Dabei war die Grundsätzliche Idee hinter der Figur der toten Alice ebenfalls nicht schlecht gewählt. Nur leider macht der Autor genau hier nicht wirklich viel aus den sich bietenden Möglichkeiten. Da hätte er mit einigen Seiten mehr eventuell wirklich noch einige gruselige Elemente beisteuern dürfen.
Leider bleibt so die tote Alice über weite Strecken aber eigentlich nicht mehr als ein nettes übernatürliches Beiwerk, was erst nach über 100 Seiten sich dann etwas genauer entfalten darf.
Genau genommen mag ich aber auch dann dem Roman die Bezeichnung "Horror" nicht wirklich zugestehen. Eher würde ich den Roman WENN ALICE ERWACHT unter den Genre Drama und Mystery einordnen wollen.

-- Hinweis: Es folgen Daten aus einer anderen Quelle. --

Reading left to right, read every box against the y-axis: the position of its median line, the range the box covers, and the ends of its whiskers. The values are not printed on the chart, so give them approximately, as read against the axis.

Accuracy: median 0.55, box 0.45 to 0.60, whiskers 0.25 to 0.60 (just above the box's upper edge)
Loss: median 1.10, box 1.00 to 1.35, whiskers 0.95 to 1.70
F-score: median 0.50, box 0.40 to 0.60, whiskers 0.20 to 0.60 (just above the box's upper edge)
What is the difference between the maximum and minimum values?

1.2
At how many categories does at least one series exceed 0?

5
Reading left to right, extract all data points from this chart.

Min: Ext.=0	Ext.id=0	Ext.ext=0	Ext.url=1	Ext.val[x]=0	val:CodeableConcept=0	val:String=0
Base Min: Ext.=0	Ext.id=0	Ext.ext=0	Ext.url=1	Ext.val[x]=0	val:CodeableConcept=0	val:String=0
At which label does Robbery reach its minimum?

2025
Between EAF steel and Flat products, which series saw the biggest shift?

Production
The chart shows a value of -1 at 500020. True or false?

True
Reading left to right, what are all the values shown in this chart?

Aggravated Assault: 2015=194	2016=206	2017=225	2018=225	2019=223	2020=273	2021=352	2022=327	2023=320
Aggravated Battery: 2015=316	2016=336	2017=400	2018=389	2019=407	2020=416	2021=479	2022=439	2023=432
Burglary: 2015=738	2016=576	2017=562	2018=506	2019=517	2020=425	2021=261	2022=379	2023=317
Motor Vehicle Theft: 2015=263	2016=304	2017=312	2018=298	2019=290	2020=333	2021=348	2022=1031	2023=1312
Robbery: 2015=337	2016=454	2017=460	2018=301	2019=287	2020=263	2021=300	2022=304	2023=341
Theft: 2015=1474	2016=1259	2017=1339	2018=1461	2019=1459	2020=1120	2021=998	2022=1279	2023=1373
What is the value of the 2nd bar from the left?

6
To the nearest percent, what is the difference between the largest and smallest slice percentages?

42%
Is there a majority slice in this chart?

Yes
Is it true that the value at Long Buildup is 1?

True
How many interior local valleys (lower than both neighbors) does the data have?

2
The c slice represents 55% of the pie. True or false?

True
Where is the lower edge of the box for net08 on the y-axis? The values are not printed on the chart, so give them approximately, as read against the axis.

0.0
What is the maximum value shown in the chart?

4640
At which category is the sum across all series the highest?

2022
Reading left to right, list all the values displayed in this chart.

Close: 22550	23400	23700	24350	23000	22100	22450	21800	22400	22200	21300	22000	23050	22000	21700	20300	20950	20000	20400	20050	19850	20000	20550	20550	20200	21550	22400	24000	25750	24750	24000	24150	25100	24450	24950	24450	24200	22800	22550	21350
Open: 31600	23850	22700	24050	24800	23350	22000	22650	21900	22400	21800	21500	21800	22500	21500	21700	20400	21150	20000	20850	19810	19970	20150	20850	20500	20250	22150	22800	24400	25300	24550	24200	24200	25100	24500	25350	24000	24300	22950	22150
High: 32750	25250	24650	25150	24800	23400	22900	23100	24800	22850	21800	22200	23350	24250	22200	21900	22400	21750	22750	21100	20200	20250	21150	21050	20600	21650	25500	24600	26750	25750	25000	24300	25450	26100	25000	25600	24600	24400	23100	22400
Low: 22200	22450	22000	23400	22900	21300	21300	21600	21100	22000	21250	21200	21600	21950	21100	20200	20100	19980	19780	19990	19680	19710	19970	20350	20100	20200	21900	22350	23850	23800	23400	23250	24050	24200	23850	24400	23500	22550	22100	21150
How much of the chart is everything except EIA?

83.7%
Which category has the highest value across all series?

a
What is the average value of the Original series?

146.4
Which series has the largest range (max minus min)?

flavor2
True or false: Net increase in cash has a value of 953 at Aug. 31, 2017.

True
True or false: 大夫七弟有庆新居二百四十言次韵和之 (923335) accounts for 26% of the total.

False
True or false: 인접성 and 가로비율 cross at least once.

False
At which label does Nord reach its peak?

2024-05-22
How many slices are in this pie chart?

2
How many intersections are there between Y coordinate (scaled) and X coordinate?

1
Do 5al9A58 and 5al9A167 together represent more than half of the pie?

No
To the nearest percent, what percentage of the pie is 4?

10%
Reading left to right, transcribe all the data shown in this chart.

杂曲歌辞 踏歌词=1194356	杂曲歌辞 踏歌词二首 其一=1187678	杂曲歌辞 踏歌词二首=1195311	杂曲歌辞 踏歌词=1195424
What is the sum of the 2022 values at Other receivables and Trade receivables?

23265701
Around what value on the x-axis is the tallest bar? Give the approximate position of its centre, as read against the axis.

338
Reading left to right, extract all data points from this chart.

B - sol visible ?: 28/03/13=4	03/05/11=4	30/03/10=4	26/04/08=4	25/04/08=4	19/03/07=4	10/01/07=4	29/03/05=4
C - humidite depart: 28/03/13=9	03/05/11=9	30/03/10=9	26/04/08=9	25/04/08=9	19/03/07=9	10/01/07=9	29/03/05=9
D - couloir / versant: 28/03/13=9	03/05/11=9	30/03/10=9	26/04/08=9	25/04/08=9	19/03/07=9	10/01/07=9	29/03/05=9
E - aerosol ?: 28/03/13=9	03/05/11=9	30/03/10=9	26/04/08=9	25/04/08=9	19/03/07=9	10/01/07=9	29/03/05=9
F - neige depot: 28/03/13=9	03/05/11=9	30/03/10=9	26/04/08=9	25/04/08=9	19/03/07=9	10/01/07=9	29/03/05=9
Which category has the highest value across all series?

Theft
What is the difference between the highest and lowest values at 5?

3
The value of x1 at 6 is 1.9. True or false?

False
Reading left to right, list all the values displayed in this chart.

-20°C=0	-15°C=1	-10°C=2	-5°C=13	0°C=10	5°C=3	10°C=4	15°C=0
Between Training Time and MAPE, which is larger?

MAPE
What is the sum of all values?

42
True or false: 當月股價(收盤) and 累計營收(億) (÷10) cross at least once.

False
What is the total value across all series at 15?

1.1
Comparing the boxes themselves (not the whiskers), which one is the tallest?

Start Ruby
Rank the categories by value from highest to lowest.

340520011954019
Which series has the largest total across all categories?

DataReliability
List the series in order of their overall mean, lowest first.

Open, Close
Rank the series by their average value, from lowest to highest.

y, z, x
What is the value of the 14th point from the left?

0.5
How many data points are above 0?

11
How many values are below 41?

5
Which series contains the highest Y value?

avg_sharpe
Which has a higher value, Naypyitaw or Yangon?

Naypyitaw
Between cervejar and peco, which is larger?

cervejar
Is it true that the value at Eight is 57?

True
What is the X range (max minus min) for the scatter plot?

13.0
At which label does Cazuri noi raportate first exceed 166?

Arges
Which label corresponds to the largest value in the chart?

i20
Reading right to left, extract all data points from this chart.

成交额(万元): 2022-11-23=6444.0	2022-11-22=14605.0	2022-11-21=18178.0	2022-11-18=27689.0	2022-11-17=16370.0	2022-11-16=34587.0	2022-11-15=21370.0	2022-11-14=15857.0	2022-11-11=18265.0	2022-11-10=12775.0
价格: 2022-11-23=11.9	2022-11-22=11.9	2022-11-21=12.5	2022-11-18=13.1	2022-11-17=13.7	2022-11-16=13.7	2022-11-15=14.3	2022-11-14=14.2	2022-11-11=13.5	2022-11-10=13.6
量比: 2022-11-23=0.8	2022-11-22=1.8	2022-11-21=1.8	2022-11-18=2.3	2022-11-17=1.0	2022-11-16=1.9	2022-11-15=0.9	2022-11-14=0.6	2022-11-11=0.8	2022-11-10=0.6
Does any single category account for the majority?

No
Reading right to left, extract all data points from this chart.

Aber wer es eher atmosphärisch mag und dabei locker auf Blut und einen deftigen morbiden Einschlag verzichten kann, der ist mit diesem Roman durchaus recht gut bedient.
Am Ende reicht es für eine Bewertung von meiner Seite her allerdings nur für zwei recht hübsche Sternchen von insgesamt fünf als Höchstbewertung, da der erhoffte "Horror" hier leider eher recht blutleer blieb.
Wer allerdings nicht gerade zum hübschen Hardcover greifen möchte, der kann den Roman WENN ALICE ERWACHT auch als Taschenbuch für 12,99 Euro erwerben. Bei dem eBook für den Kindle ist man über Amazon sogar mit 2,99 Euro bereits dabei.